Predicting CPU and GPU memory requirements of DNN training

Say I have some deep learning model architecture, as well as a chosen mini-batch size. How do I derive from these the expected memory requirements for training that model?

As an example, consider a (non-recurrent) model with input of dimension 1000, 4 fully-connected hidden layers of dimension 100, and an additional output layer of dimension 10. The mini-batch size is 256 examples. How does one determine the approximate memory (RAM) footprint of the training process on the CPU and on the GPU? If it makes any difference, lets assume the model is trained on a GPU with TensorFlow (thus using cuDNN).

The answer of @ik_vision describes how to estimate the memory space needed for storing the weights, but you also need to store the intermediate activations, and especially for convolutional networks working with 3D data, this is the main part of the memory needed.

1. Input needs 1000 elements
2. After layers 1-4 layer you have 100 elements, 400 in total
1. After final layer you have 10 elements

In total for 1 sample you need 1410 elements for the forward pass. Except for the input, you also need a gradient information about each of them for backward pass, that is 410 more, totaling 1820 elements per sample. Multiply by the batch size to get 465 920.

* [What this exercise asks]
1. In the thread on estimating DNN training memory, how many elements per sample does the example model need for the forward and backward passes combined?
2. Carry on the thread about estimating DNN training memory, starting right after its last sentence.
The records have nothing to do with the text.

* [Data listing]
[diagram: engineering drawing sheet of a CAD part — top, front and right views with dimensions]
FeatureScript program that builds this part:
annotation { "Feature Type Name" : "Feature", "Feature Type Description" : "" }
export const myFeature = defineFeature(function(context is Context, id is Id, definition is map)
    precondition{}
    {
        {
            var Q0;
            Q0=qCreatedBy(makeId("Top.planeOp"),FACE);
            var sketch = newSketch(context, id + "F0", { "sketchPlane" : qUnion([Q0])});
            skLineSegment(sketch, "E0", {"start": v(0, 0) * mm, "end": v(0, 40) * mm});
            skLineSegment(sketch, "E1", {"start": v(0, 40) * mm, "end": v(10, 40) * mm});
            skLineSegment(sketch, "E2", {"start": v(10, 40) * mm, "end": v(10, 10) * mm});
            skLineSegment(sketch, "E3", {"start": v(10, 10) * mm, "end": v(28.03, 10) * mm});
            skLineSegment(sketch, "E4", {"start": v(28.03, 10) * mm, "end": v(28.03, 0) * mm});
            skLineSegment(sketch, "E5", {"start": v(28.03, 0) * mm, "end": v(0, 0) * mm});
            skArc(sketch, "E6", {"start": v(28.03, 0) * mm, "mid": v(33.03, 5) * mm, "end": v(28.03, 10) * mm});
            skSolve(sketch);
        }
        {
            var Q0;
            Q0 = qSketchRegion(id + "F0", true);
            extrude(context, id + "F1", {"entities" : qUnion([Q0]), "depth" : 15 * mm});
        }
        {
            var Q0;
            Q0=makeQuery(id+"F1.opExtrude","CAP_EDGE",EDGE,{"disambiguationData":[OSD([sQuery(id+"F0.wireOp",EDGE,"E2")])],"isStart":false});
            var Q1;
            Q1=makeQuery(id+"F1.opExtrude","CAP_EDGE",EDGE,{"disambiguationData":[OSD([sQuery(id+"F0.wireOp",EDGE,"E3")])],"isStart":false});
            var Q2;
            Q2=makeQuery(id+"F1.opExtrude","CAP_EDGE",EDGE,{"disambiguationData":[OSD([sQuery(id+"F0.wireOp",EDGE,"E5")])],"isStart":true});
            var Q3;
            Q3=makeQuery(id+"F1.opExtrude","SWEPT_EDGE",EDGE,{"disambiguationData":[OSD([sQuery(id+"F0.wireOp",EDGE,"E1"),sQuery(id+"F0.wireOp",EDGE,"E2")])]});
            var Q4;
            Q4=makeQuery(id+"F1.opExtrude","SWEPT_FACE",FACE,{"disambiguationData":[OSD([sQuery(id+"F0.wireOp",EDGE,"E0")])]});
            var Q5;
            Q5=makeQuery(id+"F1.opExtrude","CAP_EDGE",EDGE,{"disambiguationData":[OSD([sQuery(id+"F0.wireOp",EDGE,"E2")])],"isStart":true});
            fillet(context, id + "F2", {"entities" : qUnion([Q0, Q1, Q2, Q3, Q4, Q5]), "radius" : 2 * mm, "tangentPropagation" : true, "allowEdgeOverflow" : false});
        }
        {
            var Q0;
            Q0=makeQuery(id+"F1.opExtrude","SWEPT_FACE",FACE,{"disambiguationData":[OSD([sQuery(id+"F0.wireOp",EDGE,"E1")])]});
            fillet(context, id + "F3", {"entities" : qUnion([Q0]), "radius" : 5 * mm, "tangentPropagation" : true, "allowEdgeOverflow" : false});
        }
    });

* [Answers in order]
1. 1820 elements per sample.

2.
I said "elements", because the size required per element depends on the data type used. For single precision float32 it is 4B and the total memory needed to store the data blobs will be around 1.8MB.

I see two option:

1. The Network is loaded from disk
2. The Network is created on the fly

In both cases the size of the memory in GPU need to be multiplied by the Batch size as most of the network is copied for each sample.

Rule of Thumb if loaded from Disk: If the DNN takes X MB on Disk , the network will be 2X in the GPU memory for batch size 1.

The Network is created on the fly for batch size 1: count the parameter and multiply by 4 bytes (float32 bit): Counting the number of Parameter Manually: fc1 : 1000x100 (weights) + 100 (biases) fc2 : 100x100 (weights) + 100 (biases) fc3 : 100x100 (weights) + 100 (biases) fc4 : 100x100 (weights) + 100 (biases) output : 100x10 (weights) + 10 (biases)

Counting the number of Parameter using Keras: model.count_params()

• As far as I can tell, this gives the memory requirements for storing the weights themselves, but ignores any memory dedicated to storing anything required strictly for the training, such as the gradients. Storing the gradients is required, say for implementing momentum. am I missing?
– Whaa
Commented Jul 21, 2016 at 14:02
• @Whaa this is correct, for normal training you need memory to store the weights, the activations in the forward pass and the gradients in the back-propagation pass (3x the memory even without momentum).
– mjul
Commented Dec 12, 2017 at 11:36
• @mjul my experiments show 4.5x ik_vision's estimate. I understand the rationale behind the 3x but I'm not sure why in practice it's using 4.5x. There must be other Keras/TF overhead??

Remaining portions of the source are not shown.